Even better news: the TCJA would make the new 20 percent corporate rate immediate and permanent. This is vital for long term corporate investment in America, and a stark improvement over plans that suggested temporary cuts, which would have failed to create lasting impacts to the American business environment.

The TCJA makes more changes to the tax code on the individual side. Most notably, the current seven brackets would be reduced to four.

The standard deduction would also roughly double, from $6,350 to $12,000 for individuals and from $12,000 to $24,000 for couples. This would avoid raising taxes on the poor, and is meant to compensate for the eliminations of other itemized deductions. It will make the tax code much simpler for the average taxpayer.

Under the TCJA, the child tax credit also increases from $1,000 to $1,600. While this is a good step, it is less of an increase than some Republicans, including Senator Marco Rubio (R-FL), had hoped for. I expect this credit will increase after bill mark-ups have completed.

In addition, the bill also would create a tax credit of $300 for every adult dependent and parent, or $600 each for joint filers. In theory, a family of four (two parents, one young child and one young adult) could reduce their tax burden by $2,500. Like the child tax credit, this credit would phase out when the income of a family exceeds $230,000.

Luckily, the TCJA also phases out the death tax by 2024, ending the immoral practice of taxing death.

Additionally, the bill makes no changes to 401(k) plans, and makes 529 (education savings) plans easier to manage; the legislation would allow 529 funds to be used for high school tuition costs and would allow the accounts to be opened for unborn children.

To translate the number soup above: Speaker Ryan (R-WI) claims this plan would save the average American family of four (which brings in around $59,000 of gross income per year) $1,182 per year in taxes, leaving that family’s tax bill at only $400. This, more money in the pockets of American families, is very good news.

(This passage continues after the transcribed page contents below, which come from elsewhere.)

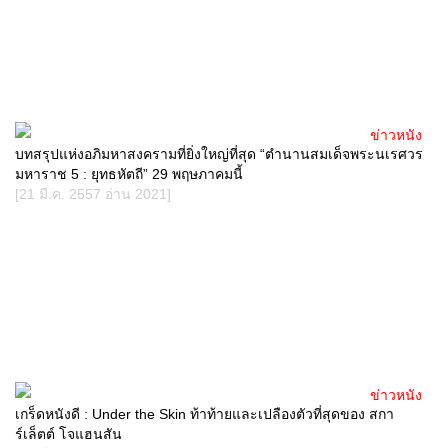
ข่าวหนัง
บทสรุปแห่งอภิมหาสงครามที่ยิ่งใหญ่ที่สุด “ตำนานสมเด็จพระนเรศวร
มหาราช 5 : ยุทธหัตถี” 29 พฤษภาคมนี้
[21 มี.ค. 2557 อ่าน 2021]
ข่าวหนัง
เกร็ดหนังดี : Under the Skin ท้าท้ายและเปลืองตัวที่สุดของ สกา
ร์เล็ตต์ โจแฮนสัน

A problem: the plan eliminates state tax deductibility. Under current law, taxpayers can deduct the amount of their state tax when filling out federal taxes. This effectively subsidizes taxpayers living in high-tax states such as California, New York, New Jersey and others. Eliminating this deductibility is a good thing – the federal government, should not subsidize high tax states at the detriment of states that are more fiscally responsible. However, Republicans from those high tax states will have a hard time voting for this legislation, (rightfully) fearing the wrath of their constituents. Expect this issue to take up a lot of oxygen over the coming weeks as the House GOP whips votes.

Another (big) problem: these tax cuts will add about $1.5 trillion to the United States deficit over the next decade. While Republicans are right to cut taxes, they must also act to offset the resulting deficit by making spending cuts – they are supposed to be fiscal conservatives after all. Cutting spending is never easy (especially when addressing entitlement programs), but it’s long overdue and badly needed.

Another problem: many (including myself) would argue that these cuts don’t go far enough for individuals, and don’t cut enough special interest loopholes. However, at the end of the day, this bill is a good first step in addressing the mess of our current tax code. More improvements can always (and should) be made down the road.